Rashid, over years working at a ranch, discovered that mimicking just this sort of lead horse helped the humans gain the horses’ trust. “A horse that is extremely dependable and confident, one that the vast majority of horses will not only willingly choose to follow, but that they actually seek out,” he wrote in the introduction.

Key to this leadership is “finding the try,” which Rashid discovered as a youth working for an unnamed “old man” who turned out to be one of his greatest (human) teachers. After Rashid repeatedly tried and failed to teach a horse to back up, the old man taught him to notice the subtle ways the horse was actually trying to do what he wanted, and to respond in kind.

“There was a little brace here, a little give there, a slight jiggle of the bit, a tipping of her nose, a little bending at the poll — all within a few seconds,” Rashid recalled. Responding to these with released pressure, a pet on the neck or even just a pause led to more tries, and soon the horse was backing up with ease.

Fight with a horse and the horse will fight back, the old man advised, but “even during those fights, the horse is still trying to figure out what you want. The sad part is, because you’re so busy fighting with them, you’ll never feel those tries.”

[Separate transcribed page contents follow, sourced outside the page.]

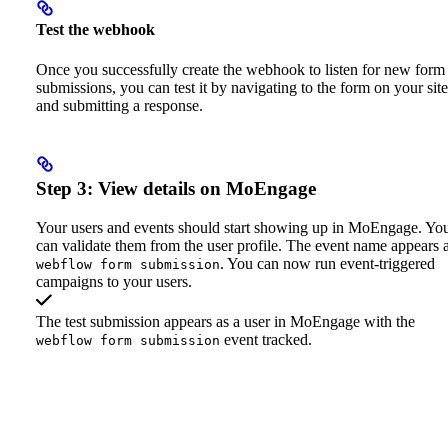
Test the webhook
Once you successfully create the webhook to listen for new form
submissions, you can test it by navigating to the form on your site
and submitting a response.
Step 3: View details on MoEngage
Your users and events should start showing up in MoEngage. Yo
can validate them from the user profile. The event name appears 
. You can now run event-triggered
webflow form submission
campaigns to your users.
The test submission appears as a user in MoEngage with the
event tracked.
webflow form submission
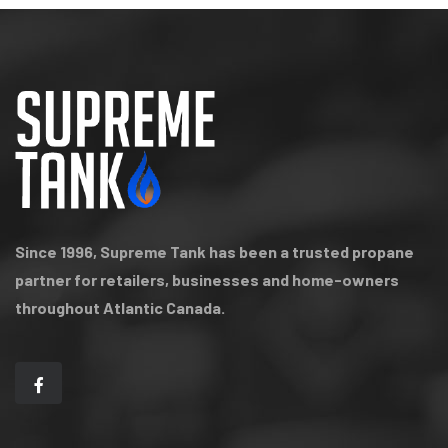
Since 1996, Supreme Tank has been a trusted propane
partner for retailers, businesses and home-owners
throughout Atlantic Canada.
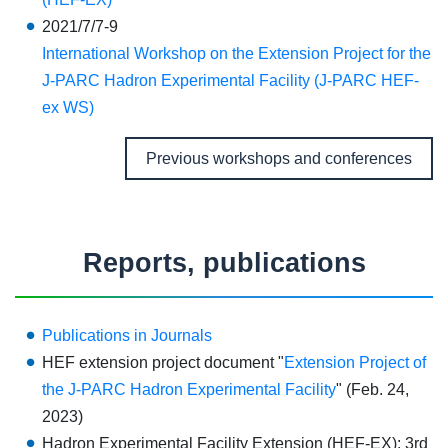
2021/7/7-9
International Workshop on the Extension Project for the
J-PARC Hadron Experimental Facility (J-PARC HEF-
ex WS)
Previous workshops and conferences
Reports, publications
Publications in Journals
HEF extension project document "
Extension Project of
the J-PARC Hadron Experimental Facility
" (Feb. 24,
2023)
Hadron Experimental Facility Extension (HEF-EX): 3rd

It made me wonder how many times I’ve failed to notice someone trying to meet me halfway. Any of us can get so caught up in our own efforts that we don’t see how the other person, or animal, is actually trying to work with us.

It’s worth pausing and getting quiet enough to listen to the subtleties.

In his second-edition notes, Rashid wrote: “In the years since writing this book, and in particular this chapter, I have come to understand that a horse’s ‘try’ is very often even smaller than what I understood it to be back then!”